Mets Owner Gets “Brutally Honest” About Alonso/Boras Talks: “Exhausting”
This wouldn't be the first time a major league team owner had a difficult negotiation with notorious agent Scott Boras. But New York Mets owner Steve Cohen has come out publicly with a "brutally honest" assessment of the cantankerous free agent talks with Boras over longtime Mets All-Star Pete Alonso, per Will Sammon in The Athletic:
Personally, this has been an exhausting conversation and negotiation. I mean, Soto was tough — this is worse.
We made a significant offer … I don’t like the structures that are being presented back to us. It’s highly asymmetric against us. And I feel strongly about it.
Cohen was eventually able to land superstar Juan Soto on a historic $765 million contract, the largest ever in North American sports. But as far as the way Boras has made these Alonso negotiations such an excruciating, dragged-out process, the end result is Alonso's fit with the Mets is slipping away:
I will never say no. There’s always the possibility. But the reality is we’re moving forward. And as we continue to bring in players, the reality is it becomes harder to fit Pete into what is a very expensive group of players that we already have. That’s where we are. And I am being brutally honest.
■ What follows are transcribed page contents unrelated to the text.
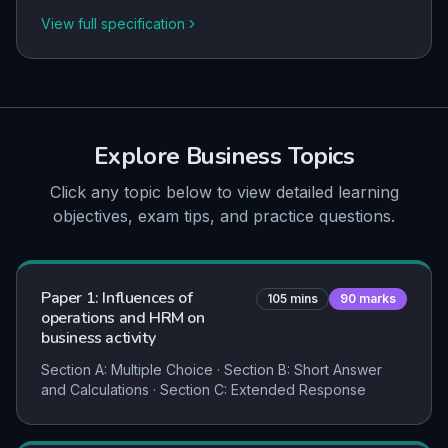
View full specification
Explore
Business
Topics
Click any topic below to view detailed learning
objectives, exam tips, and practice questions.
Paper 1: Influences of
105
mins
90
marks
operations and HRM on
business activity
Section A: Multiple Choice · Section B: Short Answer
and Calculations · Section C: Extended Response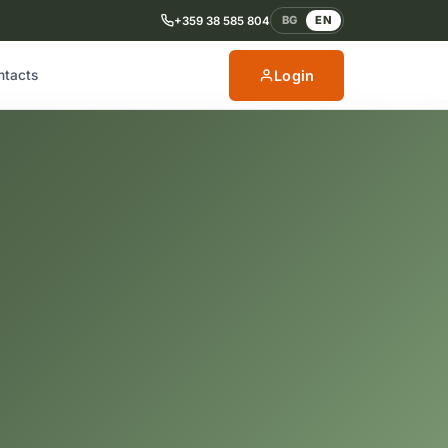
BG
EN
+359 38 585 804
Login
ntacts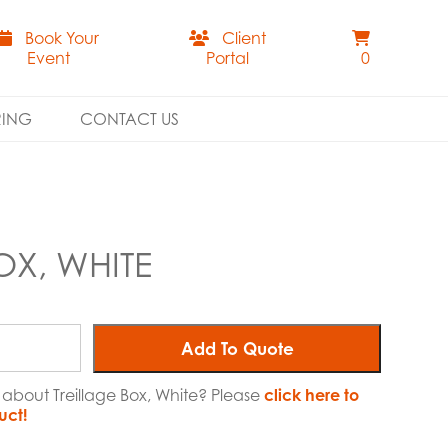
Book Your
Client
Event
Portal
0
RING
CONTACT US
OX, WHITE
Add To Quote
 about Treillage Box, White? Please
click here to
uct!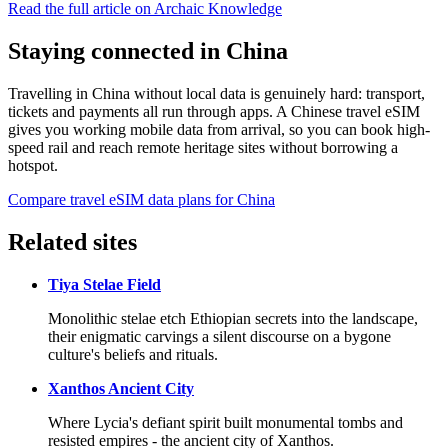
Read the full article on Archaic Knowledge
Staying connected in China
Travelling in China without local data is genuinely hard: transport,
tickets and payments all run through apps. A Chinese travel eSIM
gives you working mobile data from arrival, so you can book high-
speed rail and reach remote heritage sites without borrowing a
hotspot.
Compare travel eSIM data plans for China
Related sites
Tiya Stelae Field
Monolithic stelae etch Ethiopian secrets into the landscape,
their enigmatic carvings a silent discourse on a bygone
culture's beliefs and rituals.
Xanthos Ancient City
Where Lycia's defiant spirit built monumental tombs and
resisted empires - the ancient city of Xanthos.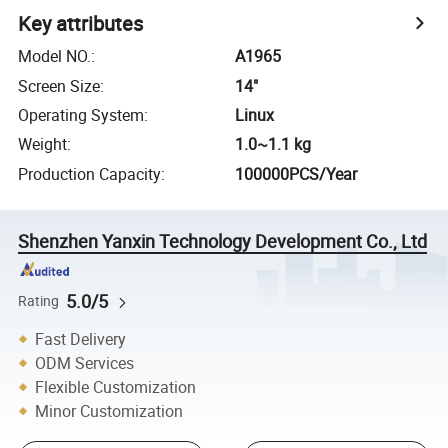
Key attributes
Model NO.
:
A1965
Screen Size
:
14"
Operating System
:
Linux
Weight
:
1.0~1.1 kg
Production Capacity
:
100000PCS/Year
Shenzhen Yanxin Technology Development Co., Ltd
5.0/5
Rating
Fast Delivery
ODM Services
Flexible Customization
Minor Customization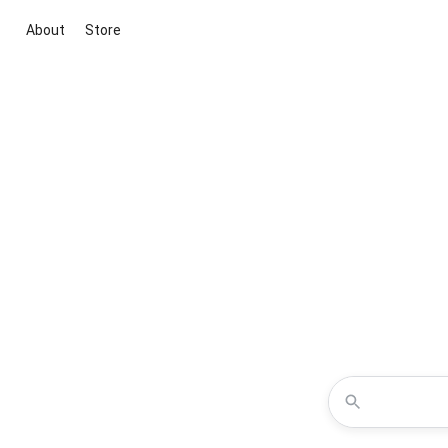
About
Store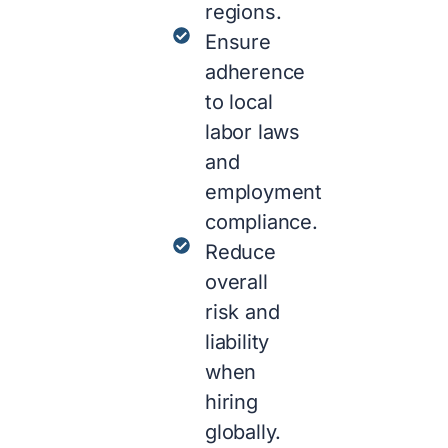
regions.
Ensure
adherence
to local
labor laws
and
employment
compliance.
Reduce
overall
risk and
liability
when
hiring
globally.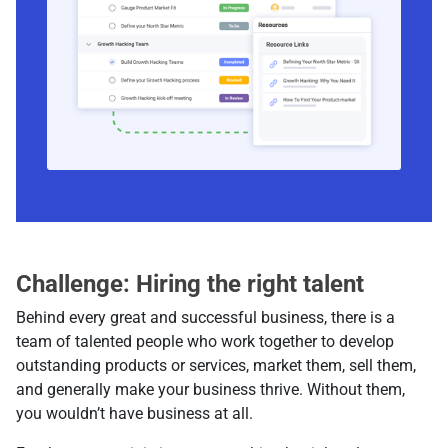
Challenge: Hiring the right talent
Behind every great and successful business, there is a
team of talented people who work together to develop
outstanding products or services, market them, sell them,
and generally make your business thrive. Without them,
you wouldn’t have business at all.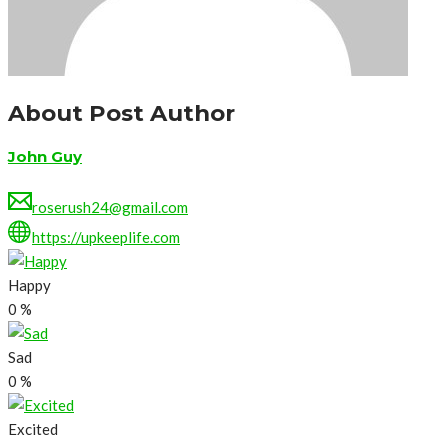
About Post Author
John Guy
roserush24@gmail.com
https://upkeeplife.com
Happy
0
%
Sad
0
%
Excited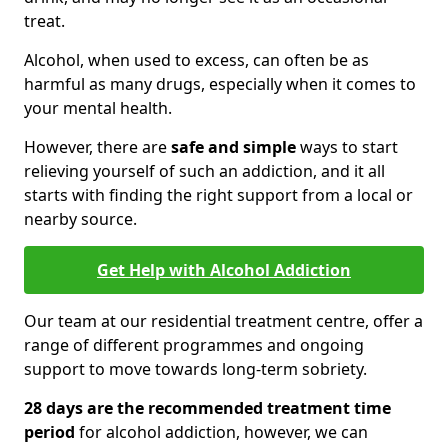
treat.
Alcohol, when used to excess, can often be as
harmful as many drugs, especially when it comes to
your mental health.
However, there are
safe and simple
ways to start
relieving yourself of such an addiction, and it all
starts with finding the right support from a local or
nearby source.
Get Help with Alcohol Addiction
Our team at our residential treatment centre, offer a
range of different programmes and ongoing
support to move towards long-term sobriety.
28 days are the recommended treatment time
period
for alcohol addiction, however, we can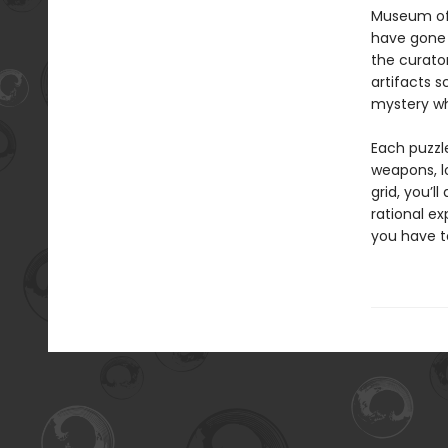
Museum of 
have gone 
the curator
artifacts s
mystery wh
Each puzzl
weapons, l
grid, you’l
rational ex
you have t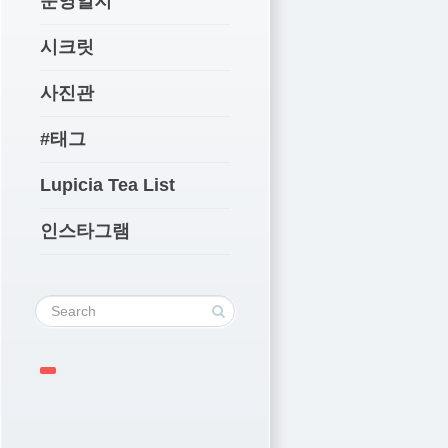
운영일지
시크릿
사진관
#태그
Lupicia Tea List
인스타그램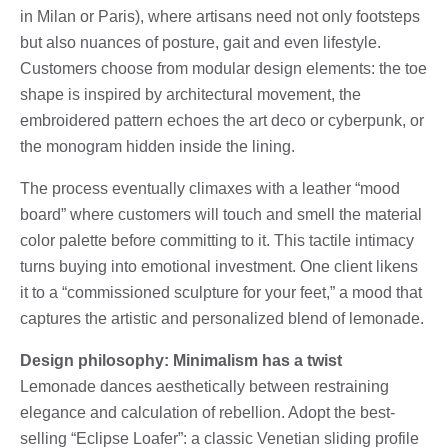
in Milan or Paris), where artisans need not only footsteps
but also nuances of posture, gait and even lifestyle.
Customers choose from modular design elements: the toe
shape is inspired by architectural movement, the
embroidered pattern echoes the art deco or cyberpunk, or
the monogram hidden inside the lining.
The process eventually climaxes with a leather “mood
board” where customers will touch and smell the material
color palette before committing to it. This tactile intimacy
turns buying into emotional investment. One client likens
it to a “commissioned sculpture for your feet,” a mood that
captures the artistic and personalized blend of lemonade.
Design philosophy: Minimalism has a twist
Lemonade dances aesthetically between restraining
elegance and calculation of rebellion. Adopt the best-
selling “Eclipse Loafer”: a classic Venetian sliding profile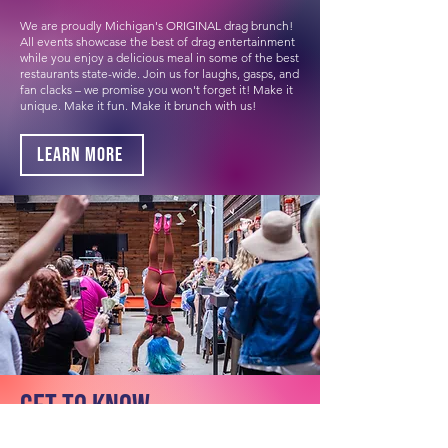
We are proudly Michigan's ORIGINAL drag brunch!
All events showcase the best of drag entertainment
while you enjoy a delicious meal in some of the best
restaurants state-wide. Join us for laughs, gasps, and
fan clacks – we promise you won't forget it! Make it
unique. Make it fun. Make it brunch with us!
Learn More
Get to know
The Brunchettes.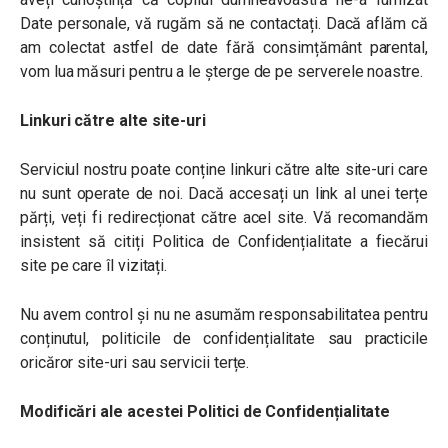
Date personale, vă rugăm să ne contactați. Dacă aflăm că
am colectat astfel de date fără consimțământ parental,
vom lua măsuri pentru a le șterge de pe serverele noastre.
Linkuri către alte site-uri
Serviciul nostru poate conține linkuri către alte site-uri care
nu sunt operate de noi. Dacă accesați un link al unei terțe
părți, veți fi redirecționat către acel site. Vă recomandăm
insistent să citiți Politica de Confidențialitate a fiecărui
site pe care îl vizitați.
Nu avem control și nu ne asumăm responsabilitatea pentru
conținutul, politicile de confidențialitate sau practicile
oricăror site-uri sau servicii terțe.
Modificări ale acestei Politici de Confidențialitate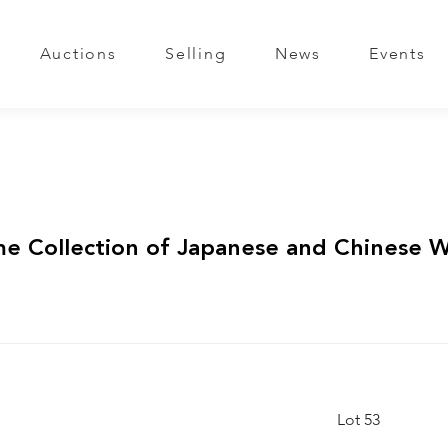
Auctions
Selling
News
Events
me Collection of Japanese and Chinese 
Lot 53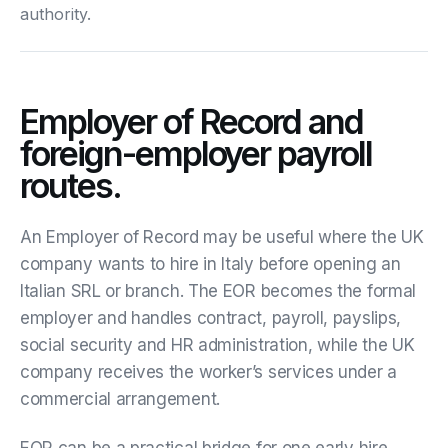
authority.
Employer of Record and
foreign-employer payroll
routes.
An Employer of Record may be useful where the UK
company wants to hire in Italy before opening an
Italian SRL or branch. The EOR becomes the formal
employer and handles contract, payroll, payslips,
social security and HR administration, while the UK
company receives the worker’s services under a
commercial arrangement.
EOR can be a practical bridge for one early hire,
Last year, well in advance of free agency, the Mets reportedly made Alonso a 7-year, $158 million extension offer. But Cohen now knows he's negotiating against himself with an offer like that, and has presented a three-year offer of about $70 million that has been rejected by Boras (and, we presume, Alonso).
“I don’t like the negotiations," reiterated Cohen. "I don’t like what’s been presented to us. Listen, maybe that changes. Certainly, I’ll always stay flexible. If it stays this way, I think we are going to have to get used to the fact that we may have to go forward with the existing players that we have.”
Alonso has the second-most home runs in all of baseball since the 2019 season, behind only Aaron Judge. He's a four-time All-Star in his six seasons, and has 226 HR over that time.
But first basemen in their 30s just don't command contracts that large anymore, and Alonso (and Boras, of course) better come to that realization, or Polar Bear will be migrating elsewhere before this winter is out.